Por Heitor Jorge Lau
Há algo de curioso na mente humana: mesmo pessoas instruídas, racionais e céticas em outros aspectos da vida podem se pegar evitando passar embaixo de uma escada, escolhendo a camisa "da sorte" antes de um jogo importante ou fazendo questão de não colocar o calçado esquerdo antes do direito. O fenômeno é universal e atravessa culturas, épocas e classes sociais. Mas de onde vem essa força?
A resposta está, em grande parte, na forma como o cérebro humano foi moldado pela evolução. Durante milênios, identificar padrões foi uma questão de sobrevivência. O ancestral que aprendeu que certo barulho no mato precedia o ataque de um predador tinha mais chances de sobreviver do que aquele que ignorava a correlação. Esse instinto de conectar eventos — de encontrar causa e efeito mesmo onde talvez não exista nenhum — ficou gravado na arquitetura do pensamento humano. Os cientistas chamam esse fenômeno de Apofenia, a tendência de enxergar conexões significativas entre coisas que podem ser completamente independentes entre si. É exatamente aí que a superstição encontra terreno fértil. Se uma pessoa veste determinada camisa numa tarde e o time que torce vence por goleada, o cérebro registra os dois eventos como relacionados. Se isso se repete uma segunda vez, a associação se fortalece. Pouco importa que o time tenha vencido por inúmeros outros motivos — a habilidade dos jogadores, a tática do treinador, a condição física dos adversários. O que fica gravado é a sequência: camisa + vitória. A camisa vira amuleto.

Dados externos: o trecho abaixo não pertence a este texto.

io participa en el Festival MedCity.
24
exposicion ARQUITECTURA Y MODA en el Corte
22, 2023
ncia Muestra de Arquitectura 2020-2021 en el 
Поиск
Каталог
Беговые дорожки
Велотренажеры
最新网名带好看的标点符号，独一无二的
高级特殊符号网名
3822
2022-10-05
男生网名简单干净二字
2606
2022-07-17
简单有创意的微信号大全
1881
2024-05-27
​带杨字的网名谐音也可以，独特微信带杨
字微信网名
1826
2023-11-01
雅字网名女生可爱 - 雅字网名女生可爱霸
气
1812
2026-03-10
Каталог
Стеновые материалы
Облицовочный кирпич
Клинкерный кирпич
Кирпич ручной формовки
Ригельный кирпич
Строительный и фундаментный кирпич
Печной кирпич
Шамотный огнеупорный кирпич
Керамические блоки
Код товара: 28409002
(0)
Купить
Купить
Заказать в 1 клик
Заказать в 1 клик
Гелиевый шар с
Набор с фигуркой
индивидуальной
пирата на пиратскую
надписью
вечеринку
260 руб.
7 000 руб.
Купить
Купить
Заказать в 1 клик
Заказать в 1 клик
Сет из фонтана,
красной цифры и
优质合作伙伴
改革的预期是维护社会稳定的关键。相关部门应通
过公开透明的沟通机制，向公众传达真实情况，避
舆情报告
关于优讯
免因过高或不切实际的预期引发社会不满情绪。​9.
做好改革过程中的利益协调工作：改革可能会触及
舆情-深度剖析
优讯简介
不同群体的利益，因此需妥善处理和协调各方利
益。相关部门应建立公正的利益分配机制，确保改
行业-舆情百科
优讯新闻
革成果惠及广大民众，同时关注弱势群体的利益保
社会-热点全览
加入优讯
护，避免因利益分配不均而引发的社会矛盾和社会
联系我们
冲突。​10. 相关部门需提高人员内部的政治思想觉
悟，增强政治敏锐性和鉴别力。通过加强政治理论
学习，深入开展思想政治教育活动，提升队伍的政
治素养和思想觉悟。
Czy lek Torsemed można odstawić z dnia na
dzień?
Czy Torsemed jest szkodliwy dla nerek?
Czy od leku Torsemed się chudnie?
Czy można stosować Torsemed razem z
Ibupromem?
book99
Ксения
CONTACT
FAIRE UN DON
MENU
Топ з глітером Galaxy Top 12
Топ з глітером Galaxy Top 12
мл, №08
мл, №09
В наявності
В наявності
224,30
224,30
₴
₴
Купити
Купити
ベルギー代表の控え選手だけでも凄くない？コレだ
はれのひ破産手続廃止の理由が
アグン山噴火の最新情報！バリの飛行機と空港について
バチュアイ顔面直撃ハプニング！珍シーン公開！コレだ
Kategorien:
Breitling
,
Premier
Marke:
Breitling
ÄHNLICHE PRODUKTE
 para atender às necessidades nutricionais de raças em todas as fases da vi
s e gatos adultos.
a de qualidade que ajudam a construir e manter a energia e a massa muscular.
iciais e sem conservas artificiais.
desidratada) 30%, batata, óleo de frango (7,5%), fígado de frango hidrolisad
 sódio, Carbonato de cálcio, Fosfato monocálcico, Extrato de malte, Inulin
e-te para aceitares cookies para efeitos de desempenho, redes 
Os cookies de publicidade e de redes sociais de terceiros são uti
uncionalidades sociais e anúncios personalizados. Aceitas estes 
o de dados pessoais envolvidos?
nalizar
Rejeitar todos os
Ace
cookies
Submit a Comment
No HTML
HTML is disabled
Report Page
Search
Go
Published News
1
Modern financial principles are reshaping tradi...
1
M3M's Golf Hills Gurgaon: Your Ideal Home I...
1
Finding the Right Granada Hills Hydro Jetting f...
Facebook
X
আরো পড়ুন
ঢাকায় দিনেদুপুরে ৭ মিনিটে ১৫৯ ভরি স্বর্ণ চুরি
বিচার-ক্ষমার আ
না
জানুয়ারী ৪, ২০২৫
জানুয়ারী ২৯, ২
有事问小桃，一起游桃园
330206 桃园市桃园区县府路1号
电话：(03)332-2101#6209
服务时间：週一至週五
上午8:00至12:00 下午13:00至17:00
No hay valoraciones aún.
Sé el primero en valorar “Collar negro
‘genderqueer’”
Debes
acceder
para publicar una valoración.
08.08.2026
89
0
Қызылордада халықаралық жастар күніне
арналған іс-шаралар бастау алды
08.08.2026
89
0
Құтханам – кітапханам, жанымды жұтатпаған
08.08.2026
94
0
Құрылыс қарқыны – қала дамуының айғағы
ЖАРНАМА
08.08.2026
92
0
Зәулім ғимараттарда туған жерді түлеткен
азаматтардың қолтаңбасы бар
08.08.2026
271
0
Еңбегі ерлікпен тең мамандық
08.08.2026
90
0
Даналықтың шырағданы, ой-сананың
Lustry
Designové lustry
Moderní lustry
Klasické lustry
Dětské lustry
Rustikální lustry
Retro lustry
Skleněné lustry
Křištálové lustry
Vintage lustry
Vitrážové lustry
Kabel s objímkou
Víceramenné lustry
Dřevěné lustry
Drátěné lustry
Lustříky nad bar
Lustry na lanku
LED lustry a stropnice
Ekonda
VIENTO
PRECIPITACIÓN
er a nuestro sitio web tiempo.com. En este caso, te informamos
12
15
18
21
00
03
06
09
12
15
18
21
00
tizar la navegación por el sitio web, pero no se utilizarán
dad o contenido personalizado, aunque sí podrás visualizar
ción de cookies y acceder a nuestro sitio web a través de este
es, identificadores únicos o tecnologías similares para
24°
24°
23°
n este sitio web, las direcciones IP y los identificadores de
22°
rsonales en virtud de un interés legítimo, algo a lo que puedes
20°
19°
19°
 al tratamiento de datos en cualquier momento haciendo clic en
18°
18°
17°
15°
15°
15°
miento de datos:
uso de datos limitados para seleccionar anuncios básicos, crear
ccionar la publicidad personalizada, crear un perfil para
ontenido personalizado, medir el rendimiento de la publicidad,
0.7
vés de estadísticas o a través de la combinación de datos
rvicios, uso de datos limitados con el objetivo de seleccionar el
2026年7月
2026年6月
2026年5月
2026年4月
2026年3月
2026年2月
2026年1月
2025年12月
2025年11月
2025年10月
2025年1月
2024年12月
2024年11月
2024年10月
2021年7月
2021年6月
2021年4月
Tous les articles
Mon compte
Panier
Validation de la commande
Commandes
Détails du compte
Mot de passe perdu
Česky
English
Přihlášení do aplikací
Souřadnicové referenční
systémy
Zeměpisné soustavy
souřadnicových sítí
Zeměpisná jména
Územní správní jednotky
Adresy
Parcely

Existe também um elemento emocional profundo nessa equação. Superstições costumam surgir e se intensificar justamente nas situações em que as pessoas sentem menos controle sobre o que vai acontecer. Torcer por um time de futebol é, por definição, uma experiência de impotência: não há nada que o torcedor possa fazer em campo. Acreditar que a escolha da roupa influencia o resultado devolve, ainda que simbolicamente, uma sensação de participação e poder. A superstição funciona, portanto, como uma espécie de válvula emocional — ela reduz a ansiedade diante do imprevisível.
A psicologia comportamental já demonstrou que esse alívio não é apenas imaginário. Pesquisas mostram que pessoas que realizam seus rituais supersticiosos antes de tarefas desafiadoras tendem a ter desempenho melhor do que aquelas que não os realizam. Isso não acontece porque a sorte é real, mas porque o ritual reduz o estresse, aumenta a confiança e melhora a concentração. A superstição acaba tendo um efeito prático — só que pela via psicológica, não pela mágica.
Outro fator importante é o peso da cultura e da repetição. Superstições são transmitidas como herança informal, de geração em geração, dentro de famílias, comunidades e grupos. Quem cresceu ouvindo que escada traz azar aprende a desviar dela antes mesmo de questionar o porquê. Com o tempo, o comportamento se torna automático, quase reflexo. Questionar a superstição chega a parecer desnecessário — e até um pouco arriscado, já que "e se for verdade?".
Esse raciocínio revela outro mecanismo poderoso: o custo assimétrico. Passar embaixo de uma escada e não acontecer nada de ruim não prova que a superstição é falsa — afinal, o azar poderia "vir depois". Mas se algo der errado depois de ignorar o aviso, a culpa recairá imediatamente sobre a escada. Como o custo de evitar o comportamento é pequeno e o custo imaginário de não o evitar pode ser enorme, faz sentido, do ponto de vista emocional, continuar seguindo a regra.
No fundo, acreditar em superstições não é sinal de ingenuidade nem de falta de inteligência. É sinal de humanidade. É a expressão de um cérebro que quer entender o mundo, que busca ordem no caos, que prefere ter uma explicação — mesmo imperfeita — a enfrentar a angústia da incerteza. As superstições são, à sua maneira, uma tentativa poética de negociar com o acaso.